James Howells, 39, accidentally threw out a hard drive containing his bitcoin stash in 2013. It was worth around $1 million then but now has an estimated worth of about $527 million.

Since that epic “Oopsie!” Howells has requested, demanded and implored the Newport, Great Britain, Council, which oversees the landfill where his hard drive ended up, to retrieve it for him. The body has refused; after all, the necessary excavation will take between 18 and 36 months followed by a year of area restorative work, and the council says that all of this would be environmentally irresponsible. Now Howells is suing the council for $646 million in damages because it won’t remedy his mistake. Hoping that the lawsuit will leverage the council into being “reasonable,” Howells has assembled a team to carry out the $13 million excavation.

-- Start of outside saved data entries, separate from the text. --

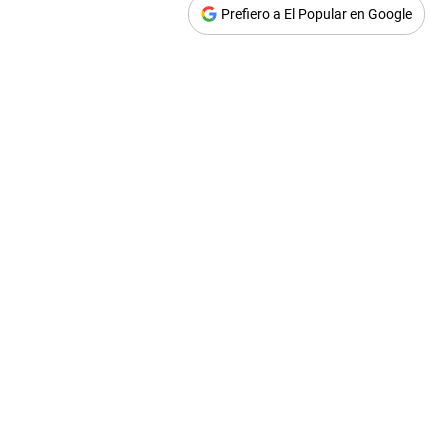
Prefiero a El Popular en Google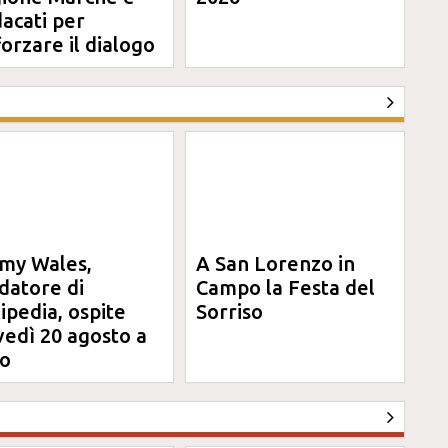
dacati per
forzare il dialogo
my Wales,
A San Lorenzo in
datore di
Campo la Festa del
ipedia, ospite
Sorriso
vedì 20 agosto a
o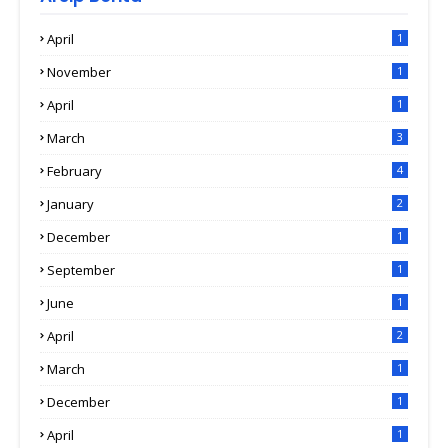
April
1
November
1
April
1
March
3
February
4
January
2
December
1
September
1
June
1
April
2
March
1
December
1
April
1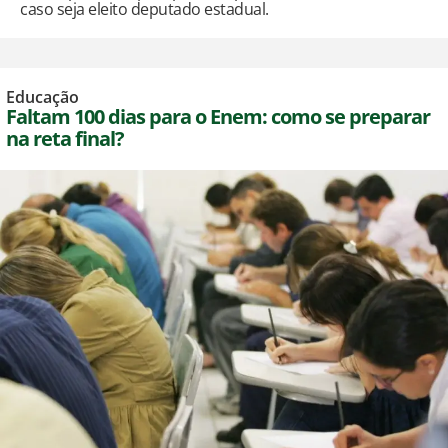
caso seja eleito deputado estadual.
Educação
Faltam 100 dias para o Enem: como se preparar
na reta final?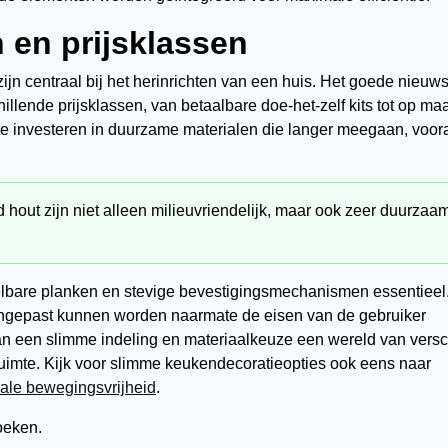
 en prijsklassen
n centraal bij het herinrichten van een huis. Het goede nieuws
llende prijsklassen, van betaalbare doe-het-zelf kits tot op maa
te investeren in duurzame materialen die langer meegaan, voora
out zijn niet alleen milieuvriendelijk, maar ook zeer duurzaa
elbare planken en stevige bevestigingsmechanismen essentieel
epast kunnen worden naarmate de eisen van de gebruiker
an een slimme indeling en materiaalkeuze een wereld van versc
 ruimte. Kijk voor slimme keukendecoratieopties ook eens naar
male bewegingsvrijheid
.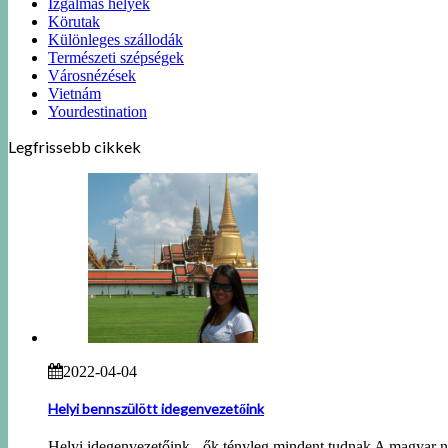
Izgalmas helyek
Körutak
Különleges szállodák
Természeti szépségek
Városnézések
Vietnám
Yourdestination
Legfrissebb cikkek
2022-04-04
Helyi bennszülött idegenvezetőink
Helyi idegenvezetőink - ők tényleg mindent tudnak A magyar ne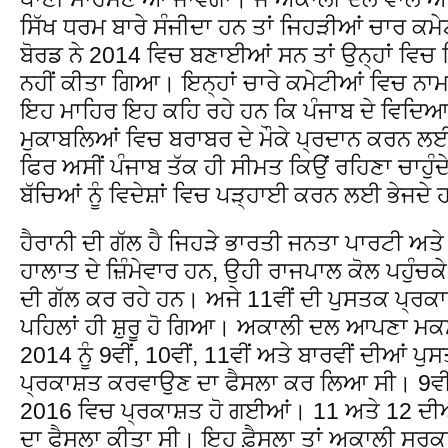
ਸਿੱਖ ਧਰਮ ਬਾਰੇ ਸੰਜੀਦਾ ਹਨ ਤਾਂ ਜਿਹੜੀਆਂ ਚਾਰ ਕ
ਬੋਰਡ ਨੇ 2014 ਵਿਚ ਬਣਾਈਆਂ ਸਨ ਤਾਂ ਉਨ੍ਹਾਂ ਵਿਚ ਸ
ਨਹੀਂ ਕੀਤਾ ਗਿਆ। ਇਨ੍ਹਾਂ ਚਾਰੇ ਕਮੇਟੀਆਂ ਵਿਚ ਨਾਮ
ਇਹ ਮਾਹਿਰ ਇਹ ਕਹਿ ਰਹੇ ਹਨ ਕਿ ਪੰਜਾਬ ਦੇ ਵਿਦਿਆਰਥ
ਮੁਕਾਬਲਿਆਂ ਵਿਚ ਬਰਾਬਰ ਦੇ ਮੌਕੇ ਪ੍ਰਦਾਨ ਕਰਨ 
ਫਿਰ ਅਸੀਂ ਪੰਜਾਬ ਤੱਕ ਹੀ ਸੀਮਤ ਕਿਉਂ ਰਹਿਣਾ ਚਾਹੁੰਦੇ 
ਬੱਚਿਆਂ ਨੂੰ ਵਿਦੇਸ਼ਾਂ ਵਿਚ ਪੜ੍ਹਾਈ ਕਰਨ ਲਈ ਭੇਜਦੇ ਹ
ਹੈਰਾਨੀ ਦੀ ਗੱਲ ਹੈ ਜਿਹੜੇ ਭਾਰਤੀ ਜਨਤਾ ਪਾਰਟੀ ਅਤ
ਹਾਲਾਤ ਦੇ ਜ਼ਿੰਮੇਵਾਰ ਹਨ, ਉਹੀ ਰਾਜਪਾਲ ਕੋਲ ਪਹੁੰਚਕ
ਦੀ ਗੱਲ ਕਰ ਰਹੇ ਹਨ। ਅਜੇ 11ਵੀਂ ਦੀ ਪੁਸਤਕ ਪ੍ਰਕ
ਪਹਿਲਾਂ ਹੀ ਸ਼ੁਰੂ ਹੋ ਗਿਆ। ਅਕਾਲੀ ਦਲ ਆਪਣਾ ਮ
2014 ਨੂੰ 9ਵੀਂ, 10ਵੀਂ, 11ਵੀਂ ਅਤੇ ਬਾਰਵੀਂ ਦੀਆਂ ਪ
ਪ੍ਰਕਾਸ਼ਤ ਕਰਵਾਉਣ ਦਾ ਫੈਸਲਾ ਕਰ ਲਿਆ ਸੀ। 9ਵੀਂ 
2016 ਵਿਚ ਪ੍ਰਕਾਸ਼ਤ ਹੋ ਗਈਆਂ। 11 ਅਤੇ 12 ਦੀ
ਦਾ ਫੈਸਲਾ ਕੀਤਾ ਸੀ। ਇਹ ਫ਼ੈਸਲਾ ਤਾਂ ਅਕਾਲੀ ਸਰਕ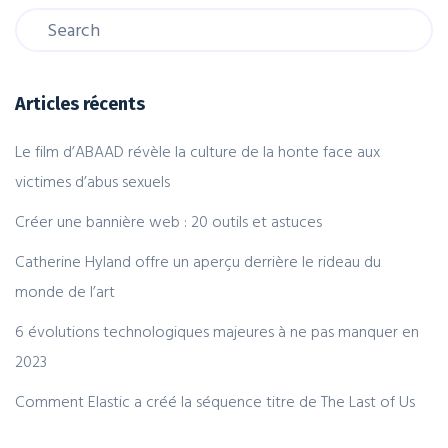
Articles récents
Le film d’ABAAD révèle la culture de la honte face aux
victimes d’abus sexuels
Créer une bannière web : 20 outils et astuces
Catherine Hyland offre un aperçu derrière le rideau du
monde de l’art
6 évolutions technologiques majeures à ne pas manquer en
2023
Comment Elastic a créé la séquence titre de The Last of Us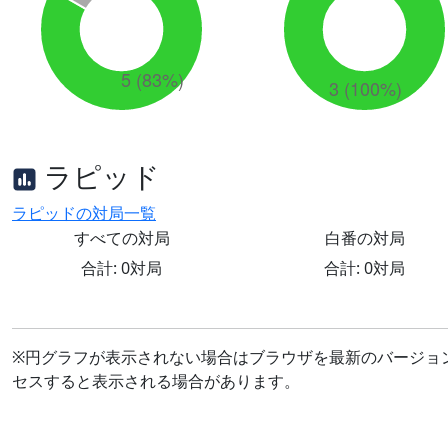
ラピッド
ラピッドの対局一覧
すべての対局
白番の対局
合計: 0対局
合計: 0対局
※円グラフが表示されない場合はブラウザを最新のバージョ
セスすると表示される場合があります。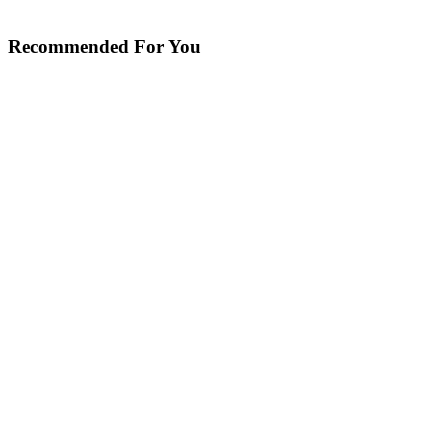
Recommended For You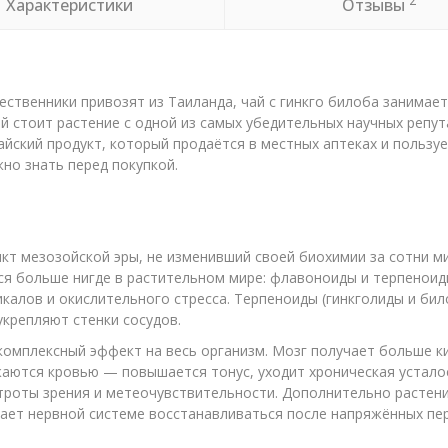
2
Характеристики
Отзывы
ственники привозят из Таиланда, чай с гинкго билоба занимает
ой стоит растение с одной из самых убедительных научных репу
айский продукт, который продаётся в местных аптеках и пользуе
но знать перед покупкой.
кт мезозойской эры, не изменивший своей биохимии за сотни ми
тся больше нигде в растительном мире: флавоноиды и терпен
калов и окислительного стресса. Терпеноиды (гинкголиды и би
крепляют стенки сосудов.
 комплексный эффект на весь организм. Мозг получает больше 
аются кровью — повышается тонус, уходит хроническая усталос
троты зрения и метеочувствительности. Дополнительно растени
гает нервной системе восстанавливаться после напряжённых пе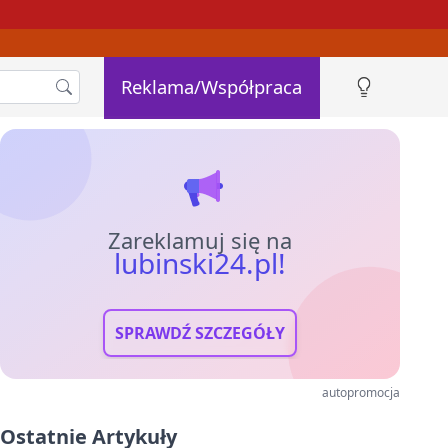
Reklama/Współpraca
Zareklamuj się na
lubinski24.pl!
SPRAWDŹ SZCZEGÓŁY
autopromocja
Ostatnie Artykuły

On the team is the council’s former head of landfill, who claims to know the exact area where the hard drive is. He’s also dangling the prospect of a 10% commission to the Council when the hard drive is found.

The Ethics Verdict here: Howells’ dumb mistake is not the Council’s responsibility. Their duty is to the community, not him. The appropriate and ethical response to Howell’s threats is “Bite me!” He and the former landfill head can get shovels and dig for the thing themselves. Who knows? They might get lucky.

5 thoughts on “Ethics Alarms Awards a “Nelson” to the Guy Who Inadvertently Threw Away $527 Million

  1. “He and the former landfill head can get shovels and dig for the thing themselves.”

    They would do if they were allowed to. The council should negotiate a fee which returns a reasonable, or maybe an unreasonable, profit to their taxpayers, in return for permission to dig.

  2. Jeeze, why didn’t I buy some Bitcoin? Here I was thinking it made no sense to invest in something I don’t understand. Silly me. A big Homer Simpson “Du-oh!” is in order.

  3. If it’s a traditional “platter and spindle” drive, there’s no guarantee that hard drive is in any way recoverable after sitting for a decade…in a landfill…in Wales. If it had been dumped at Davis-Monthan AFB in the Arizona desert?…maybe. Of course, if it was carefully sealed in an air-tight bag that keeps moisture out, there’s a little, little chance he’ll get it back, but if he had prepped it like that, he probably would have known not to throw it out in the first place.